Acid/Conjugated Base and Base/Conjugated Acid Pairs

• Water is amphoteric; it can act as both an acid and a base in biological systems.
• Water can accept protons from acidic drugs (forming hydronium ions) or donate protons to basic drugs (forming hydroxide ions).

Acid Strength

• pKa is a measure of acid strength.
• pKa is the negative logarithm of the modified equilibrium constant (Ka).
• A lower pKa indicates a stronger acid.
• Strong acids (low pKa) have equilibria that favor the formation of products (conjugate acid and base).
• Weak acids (high pKa) have equilibria that favor the reactants (un-ionized acid).
• A pKa for a base is the pKa of its conjugate acid.
• A pKa for an acid is the pKa of its conjugate base.

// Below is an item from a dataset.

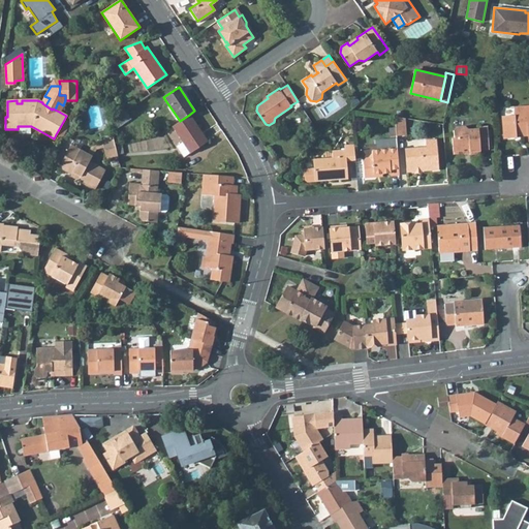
[(528,110),(526,110),(525,106),(514,107),(515,116),(502,116),(503,138),(517,137),(517,136),(517,134),(528,133),(528,135),(528,142),(528,141),(528,110)]
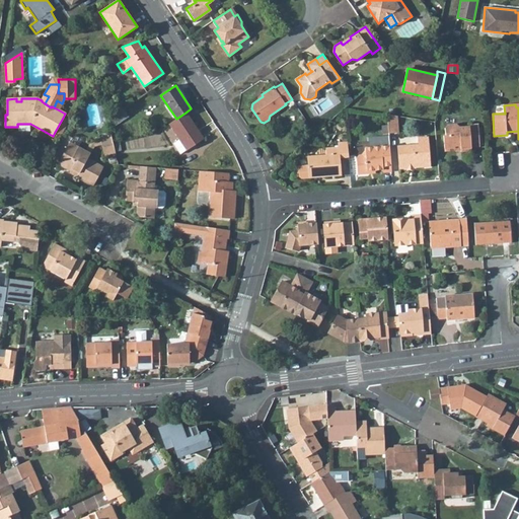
[(109,118),(115,125),(129,116),(124,108),(109,118)]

Examples of Acid-Base Reactions

• Specific examples of acid-base reactions involving various compounds (hydrochloric acid, sodium hydroxide, dihydrogen phosphate, ammonium chloride, acetic acid and its conjugate base, indomethacin, saccharin, ephedrine HCl).

Percent Ionization

• Percent ionization is calculated using equations.
• The equations for percent ionization vary depending on whether it's an HA acid (e.g., carboxylic acids) or a BH⁺ acid (e.g., amines).
• The % ionization of a drug can be influenced by the pH of the surrounding environment.
• pH = pKa indicates 50% ionization. Increasing pH one unit from pKa will cause increased ionization for HA acids (up to 90.9% ionized) but decreases for BH⁺ acids (down to 9.1% ionized).

Drug Ionization and pKa

• Understanding the pKa is important for drug solubility and biodistribution.
• Ionized (polar) drugs tend to dissolve in water, while un-ionized (nonpolar) drugs tend to dissolve in lipids.
• The pKa of a drug determines which form (ionized or un-ionized) predominates at a given pH.
• Adjusting pH can influence the ionization state of a drug, thus its solubility.

Drug Distribution and pKa

• Drug distribution (e.g., in the blood, tissues, across biological membranes, including gastric mucosa and intestinal tract ) is influenced by ionization.
• Unionized forms of drugs cross membranes more readily than ionized forms.
• Ionized forms are more water soluble.
• Factors like pH, pKa, protein binding can influence these effects.